### REQUIRED WORK
The response must contain all of the entries, each one repeated exactly.

### INPUT DATA
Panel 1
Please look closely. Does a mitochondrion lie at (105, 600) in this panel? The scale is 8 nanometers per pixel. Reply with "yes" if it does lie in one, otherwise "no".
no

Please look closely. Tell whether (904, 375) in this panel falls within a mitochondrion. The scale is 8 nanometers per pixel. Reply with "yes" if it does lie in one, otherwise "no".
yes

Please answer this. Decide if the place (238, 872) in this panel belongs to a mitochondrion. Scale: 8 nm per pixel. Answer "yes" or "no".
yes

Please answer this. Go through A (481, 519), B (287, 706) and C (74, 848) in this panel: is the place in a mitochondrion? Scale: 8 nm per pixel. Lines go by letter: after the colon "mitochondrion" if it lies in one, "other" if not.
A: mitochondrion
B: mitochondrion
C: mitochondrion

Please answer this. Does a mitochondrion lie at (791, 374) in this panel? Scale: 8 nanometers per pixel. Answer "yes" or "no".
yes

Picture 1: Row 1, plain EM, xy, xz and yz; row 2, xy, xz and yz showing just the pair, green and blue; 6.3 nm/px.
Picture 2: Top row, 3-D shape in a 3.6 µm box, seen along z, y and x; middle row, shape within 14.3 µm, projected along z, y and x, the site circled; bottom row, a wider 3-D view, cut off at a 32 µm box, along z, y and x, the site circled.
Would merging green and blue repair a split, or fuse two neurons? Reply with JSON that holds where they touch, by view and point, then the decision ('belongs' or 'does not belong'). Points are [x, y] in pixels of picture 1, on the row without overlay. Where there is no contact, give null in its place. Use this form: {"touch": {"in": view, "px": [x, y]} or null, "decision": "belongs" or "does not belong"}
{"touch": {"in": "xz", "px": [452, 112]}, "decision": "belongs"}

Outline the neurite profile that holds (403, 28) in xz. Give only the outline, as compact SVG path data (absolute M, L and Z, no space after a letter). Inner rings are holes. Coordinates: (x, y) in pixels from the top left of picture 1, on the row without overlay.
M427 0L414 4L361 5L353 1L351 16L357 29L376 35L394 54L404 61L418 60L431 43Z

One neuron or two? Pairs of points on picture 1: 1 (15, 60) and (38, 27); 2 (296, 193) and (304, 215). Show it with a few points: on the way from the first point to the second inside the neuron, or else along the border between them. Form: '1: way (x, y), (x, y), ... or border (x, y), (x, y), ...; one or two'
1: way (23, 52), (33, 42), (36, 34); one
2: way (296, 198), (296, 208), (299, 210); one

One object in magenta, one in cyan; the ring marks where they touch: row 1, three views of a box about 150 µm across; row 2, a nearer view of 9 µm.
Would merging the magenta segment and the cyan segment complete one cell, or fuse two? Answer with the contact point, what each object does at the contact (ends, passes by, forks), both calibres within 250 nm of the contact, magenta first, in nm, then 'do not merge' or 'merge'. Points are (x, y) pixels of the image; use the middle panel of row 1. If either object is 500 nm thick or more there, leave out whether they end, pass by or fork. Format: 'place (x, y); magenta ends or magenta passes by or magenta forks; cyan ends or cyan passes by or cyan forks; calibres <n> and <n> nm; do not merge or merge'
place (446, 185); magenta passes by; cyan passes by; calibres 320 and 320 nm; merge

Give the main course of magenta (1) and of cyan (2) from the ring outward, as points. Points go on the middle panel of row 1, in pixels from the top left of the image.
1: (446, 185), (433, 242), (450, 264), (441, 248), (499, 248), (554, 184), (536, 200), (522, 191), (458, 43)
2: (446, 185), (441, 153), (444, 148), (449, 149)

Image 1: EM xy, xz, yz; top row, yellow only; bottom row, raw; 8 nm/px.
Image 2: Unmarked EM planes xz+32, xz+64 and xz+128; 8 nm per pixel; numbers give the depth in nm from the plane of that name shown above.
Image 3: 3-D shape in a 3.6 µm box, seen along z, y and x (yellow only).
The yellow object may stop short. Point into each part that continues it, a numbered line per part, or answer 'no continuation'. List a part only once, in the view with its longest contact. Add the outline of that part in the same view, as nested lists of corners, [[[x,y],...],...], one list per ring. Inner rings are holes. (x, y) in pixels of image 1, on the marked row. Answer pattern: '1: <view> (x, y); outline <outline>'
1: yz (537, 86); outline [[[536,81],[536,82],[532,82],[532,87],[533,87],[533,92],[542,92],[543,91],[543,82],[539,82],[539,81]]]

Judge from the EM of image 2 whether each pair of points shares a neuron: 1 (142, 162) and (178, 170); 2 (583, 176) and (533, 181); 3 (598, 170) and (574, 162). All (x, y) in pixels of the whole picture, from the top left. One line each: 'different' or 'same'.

### ANSWER SECTION
Panel 1
Please look closely. Does a mitochondrion lie at (105, 600) in this panel? The scale is 8 nanometers per pixel. Reply with "yes" if it does lie in one, otherwise "no".
no

Please look closely. Tell whether (904, 375) in this panel falls within a mitochondrion. The scale is 8 nanometers per pixel. Reply with "yes" if it does lie in one, otherwise "no".
yes

Please answer this. Decide if the place (238, 872) in this panel belongs to a mitochondrion. Scale: 8 nm per pixel. Answer "yes" or "no".
yes

Please answer this. Go through A (481, 519), B (287, 706) and C (74, 848) in this panel: is the place in a mitochondrion? Scale: 8 nm per pixel. Lines go by letter: after the colon "mitochondrion" if it lies in one, "other" if not.
A: mitochondrion
B: mitochondrion
C: mitochondrion

Please answer this. Does a mitochondrion lie at (791, 374) in this panel? Scale: 8 nanometers per pixel. Answer "yes" or "no".
yes

Picture 1: Row 1, plain EM, xy, xz and yz; row 2, xy, xz and yz showing just the pair, green and blue; 6.3 nm/px.
Picture 2: Top row, 3-D shape in a 3.6 µm box, seen along z, y and x; middle row, shape within 14.3 µm, projected along z, y and x, the site circled; bottom row, a wider 3-D view, cut off at a 32 µm box, along z, y and x, the site circled.
Would merging green and blue repair a split, or fuse two neurons? Reply with JSON that holds where they touch, by view and point, then the decision ('belongs' or 'does not belong'). Points are [x, y] in pixels of picture 1, on the row without overlay. Where there is no contact, give null in its place. Use this form: {"touch": {"in": view, "px": [x, y]} or null, "decision": "belongs" or "does not belong"}
{"touch": {"in": "xz", "px": [452, 112]}, "decision": "belongs"}

Outline the neurite profile that holds (403, 28) in xz. Give only the outline, as compact SVG path data (absolute M, L and Z, no space after a letter). Inner rings are holes. Coordinates: (x, y) in pixels from the top left of picture 1, on the row without overlay.
M427 0L414 4L361 5L353 1L351 16L357 29L376 35L394 54L404 61L418 60L431 43Z

One neuron or two? Pairs of points on picture 1: 1 (15, 60) and (38, 27); 2 (296, 193) and (304, 215). Show it with a few points: on the way from the first point to the second inside the neuron, or else along the border between them. Form: '1: way (x, y), (x, y), ... or border (x, y), (x, y), ...; one or two'
1: way (23, 52), (33, 42), (36, 34); one
2: way (296, 198), (296, 208), (299, 210); one

One object in magenta, one in cyan; the ring marks where they touch: row 1, three views of a box about 150 µm across; row 2, a nearer view of 9 µm.
Would merging the magenta segment and the cyan segment complete one cell, or fuse two? Answer with the contact point, what each object does at the contact (ends, passes by, forks), both calibres within 250 nm of the contact, magenta first, in nm, then 'do not merge' or 'merge'. Points are (x, y) pixels of the image; use the middle panel of row 1. If either object is 500 nm thick or more there, leave out whether they end, pass by or fork. Format: 'place (x, y); magenta ends or magenta passes by or magenta forks; cyan ends or cyan passes by or cyan forks; calibres <n> and <n> nm; do not merge or merge'
place (446, 185); magenta passes by; cyan passes by; calibres 320 and 320 nm; merge

Give the main course of magenta (1) and of cyan (2) from the ring outward, as points. Points go on the middle panel of row 1, in pixels from the top left of the image.
1: (446, 185), (433, 242), (450, 264), (441, 248), (499, 248), (554, 184), (536, 200), (522, 191), (458, 43)
2: (446, 185), (441, 153), (444, 148), (449, 149)

Image 1: EM xy, xz, yz; top row, yellow only; bottom row, raw; 8 nm/px.
Image 2: Unmarked EM planes xz+32, xz+64 and xz+128; 8 nm per pixel; numbers give the depth in nm from the plane of that name shown above.
Image 3: 3-D shape in a 3.6 µm box, seen along z, y and x (yellow only).
The yellow object may stop short. Point into each part that continues it, a numbered line per part, or answer 'no continuation'. List a part only once, in the view with its longest contact. Add the outline of that part in the same view, as nested lists of corners, [[[x,y],...],...], one list per ring. Inner rings are holes. (x, y) in pixels of image 1, on the marked row. Answer pattern: '1: <view> (x, y); outline <outline>'
1: yz (537, 86); outline [[[536,81],[536,82],[532,82],[532,87],[533,87],[533,92],[542,92],[543,91],[543,82],[539,82],[539,81]]]

Judge from the EM of image 2 whether each pair of points shares a neuron: 1 (142, 162) and (178, 170); 2 (583, 176) and (533, 181); 3 (598, 170) and (574, 162). All (x, y) in pixels of the whole picture, from the top left. One line each: 'different' or 'same'.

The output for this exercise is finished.